Title:
Better Hash Functions Solution  Intro to Computer Science

Description:

So, this is a pretty tough question. If you weren't able to
¶

get it yourself, that's okay. What I'd encourage you to do is stop

in the middle of the explanation, once the part where you got

stuck on makes sense, and see if you can finish it yourself. So,

what we need to do is define a function, so we're going to

define a function hashstring, and it takes two inputs, the keyword and number

of buckets. And we're going to keep track of where we are in the

circle. We need to introduce a new variable to do that, and we

should start at position zero. So, we'll initialize that variable.

We'll use h to represent the hash, and we'll initialize that

to zero. Now, we want to go through the characters in

the key word. So, we'll have a for loop that goes

through each character in keyword. And for each character, we

want to add to the hash. So, we're going to add to

the hash, the value of that character. We could do the

modulo here, so we could, at this point, use modulo buckets.

We have to be careful to have the parentheses here. If we

just have the modulo buckets here, we wouldn't get the right result.

because it would do ord c modulo buckets, but what we really

need to do is modulo buckets, the sum that we get from h

and ord c. And then at the end, we're going to return the

hash value. We could, instead of doing the modulo each time here, we

could do the modulo just once at the end. That would be

computing a big number if we have a really big string, and then,

at the end, compute our modulo buckets. Either way should work.

This way's a little better, in the sense that if our

string is very long, we would have to compute a really,

really big number, which gets to be more expensive. And we

might even run out if it's a super long keyword. So,

it's better to do the modulo here. We get the same

result either way though. Let's try this in the Python interpreter.

So, here's the code that we wrote out on the sketchpad.

We have our variable, h, which is going to keep track

of the hash value. We're going to go through all the

characters in the keyword, adding each one into the hash

value, modulo the number of buckets. So let's try the examples.

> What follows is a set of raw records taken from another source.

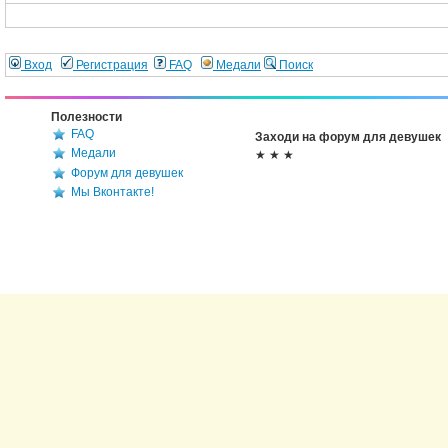
Вход
Регистрация
FAQ
Медали
Поиск
Полезности
FAQ
Заходи на форум для девушек
Медали
★ ★ ★
Форум для девушек
Мы Вконтакте!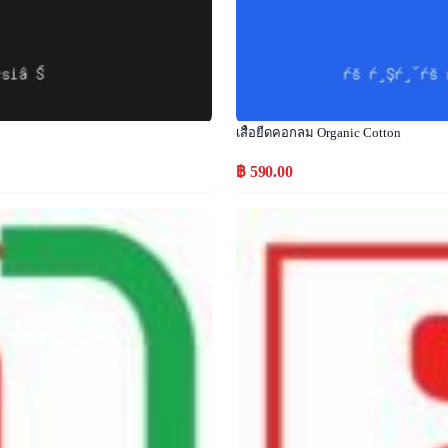
เสื้อยืดคอกลม Organic Cotton
฿ 590.00
Popular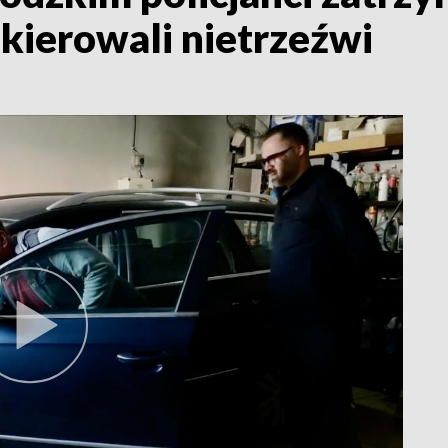
kierowali nietrzeźwi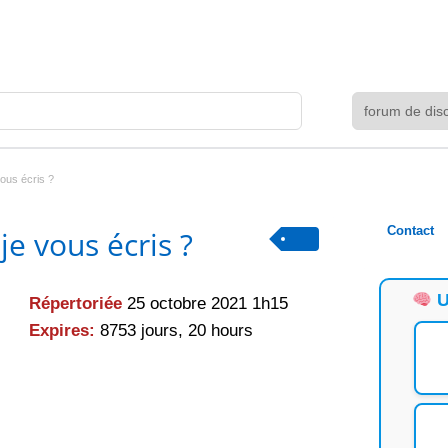
vous écris ?
Contact
je vous écris ?
U
Répertoriée
25 octobre 2021 1h15
Expires:
8753 jours, 20 hours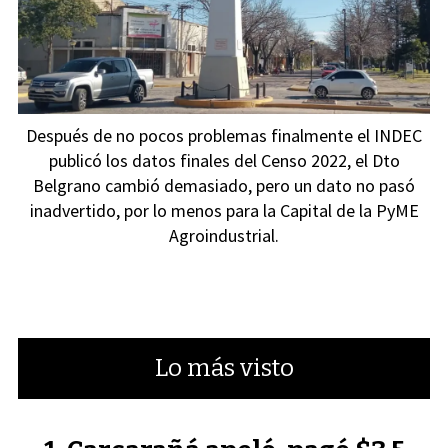
Después de no pocos problemas finalmente el INDEC
publicó los datos finales del Censo 2022, el Dto
Belgrano cambió demasiado, pero un dato no pasó
inadvertido, por lo menos para la Capital de la PyME
Agroindustrial.
Lo más visto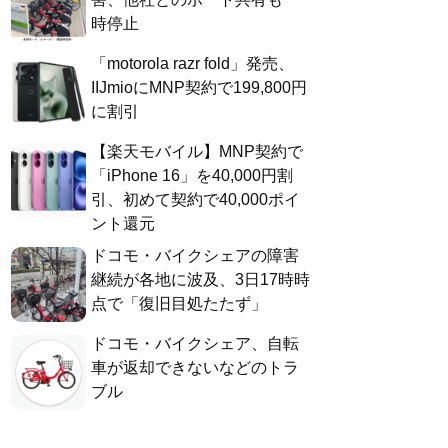
時停止
「motorola razr fold」発売、
IIJmioにMNP契約で199,800円
に割引
【楽天モバイル】MNP契約で
「iPhone 16」を40,000円割
引、初めて契約で40,000ポイ
ント還元
ドコモ・バイクシェアの障害
継続が各地に波及、3日17時時
点で「復旧目処たたず」
ドコモ・バイクシェア、自転
車が返却できないなどのトラ
ブル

So a, with 12 buckets, hashes the bucket one as

we expect, and if we look at b. And hash just

the bucket two, also as we expect. So, one other thing

we should try, if you remember, when we had the really

bad hash string function. One of the many problems it had

was it didn't work on all strings, in particular, did not

work on empty strings. Do you think our hash string function

here will work on the empty string? Try to guess what

the result should be before I run it. And then I

will run it. And you see the result is zero. So, no

error. And it makes sense that the result is zero. We

start with h is zero. When there are no characters in the

string, we don't go through this loop at all. So, h

is still zero when we return. And let's also try the longer

example. When we hash the string udacity with 12 buckets, we get

bucket 11. We should be able to increase the number of buckets.

So, let's increase the number of buckets. Let's suppose we had 1,000 buckets,

and we get bucket 755. This isn't enough to convince us that our hash string

function is distributing all strings well between

all buckets. But at least we're getting

a, a fairly large number that says we might be using all the buckets.